# 3 points of a triangle, 21 bits to find

• March 16th 2009, 04:12 PM
Knoll318
3 points of a triangle, 21 bits to find
Okay, the title may not have made it very clear, but I have 3 vertexes of a triangle.

$A= (3,2)$
$B= (1,-2)$
$C= (-2,1)$

I need to find a bunch of stuff, all in Standard Form (Ax+By+C=0) with integer coefficients.

I'm pretty sure on my sides, but my friend says BC is wrong.

The Sides:
AB: 2x-y+5=0
BC: x+y-5=0
AC: 5x-y-7=0

If anyone can see if I got BC wrong, could you tell me? I don't need the answers themselves, I just need to see if I'm right.

As for the medians, I got the midpoints.

D is for AB
E is for BC
F is for CD

$D= (2,0)$
$E= (-.5,-.5)$
$F= (.5,2.5)$

After that, I found the slopes. Then since I have A and B of the equation, I don't know which point to balance it out with (make it equal to 0).

So that's my first question.

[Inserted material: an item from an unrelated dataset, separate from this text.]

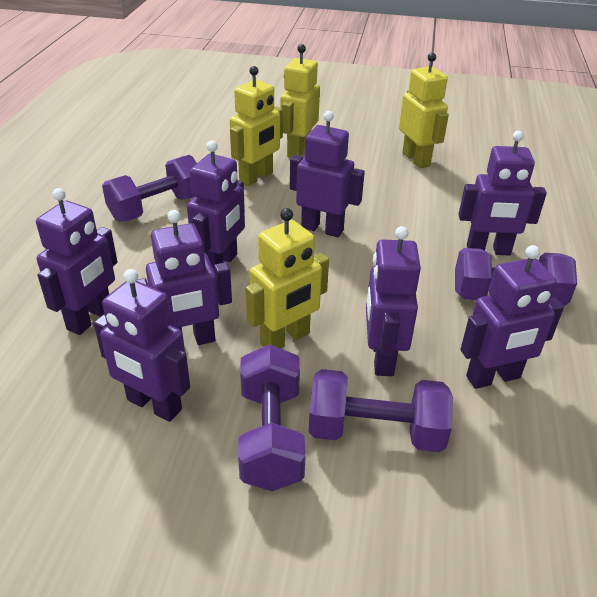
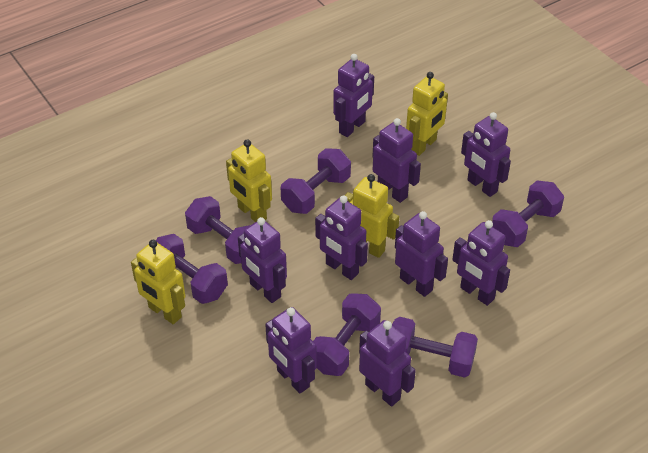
purple dumbbell: 4 -> 6
purple robot: 8 -> 9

As these get answered I have more questions I'll tackle.

Thanks for taking the time to read this.

PS: First post!
• March 17th 2009, 12:06 AM
earboth
Quote:

Originally Posted by Knoll318
Okay, the title may not have made it very clear, but I have 3 vertexes of a triangle.

$A= (3,2)$
$B= (1,-2)$
$C= (-2,1)$

I need to find a bunch of stuff, all in Standard Form (Ax+By+C=0) with integer coefficients.

I'm pretty sure on my sides, but my friend says BC is wrong.

The Sides:
AB: 2x-y+5=0
BC: x+y-5=0
AC: 5x-y-7=0

If anyone can see if I got BC wrong, could you tell me? I don't need the answers themselves, I just need to see if I'm right.

As for the medians, I got the midpoints.

D is for AB
E is for BC
F is for CD

$D= (2,0)$
$E= (-.5,-.5)$
$F= (.5,2.5)$

After that, I found the slopes. Then since I have A and B of the equation, I don't know which point to balance it out with (make it equal to 0).

...

1. The coordinates of the given points must satisfy the equation you have determined. But that doesn't happen with your equations.

2. If you have 2 points $P_1(x_1, y_1)$ and $P_2(x_2, y_2)$ then the equation of the line passing through these points is:

$\dfrac{y-y_1}{x-x_1} = \underbrace{\dfrac{y_2-y_1}{x_2-x_1}}_{\text{slope of the line}}$

3. Using this formula with A and B you'll get:

$\dfrac{y-2}{x-3} = \dfrac{-2-2}{1-3} = 2$

Transforming this equation into standard form you'll get:

$-2x+y+4=0~\vee~2x-y-4=0$

3. I've got

BC: $x+y+1=0$

AC: $-x+5y-8=0$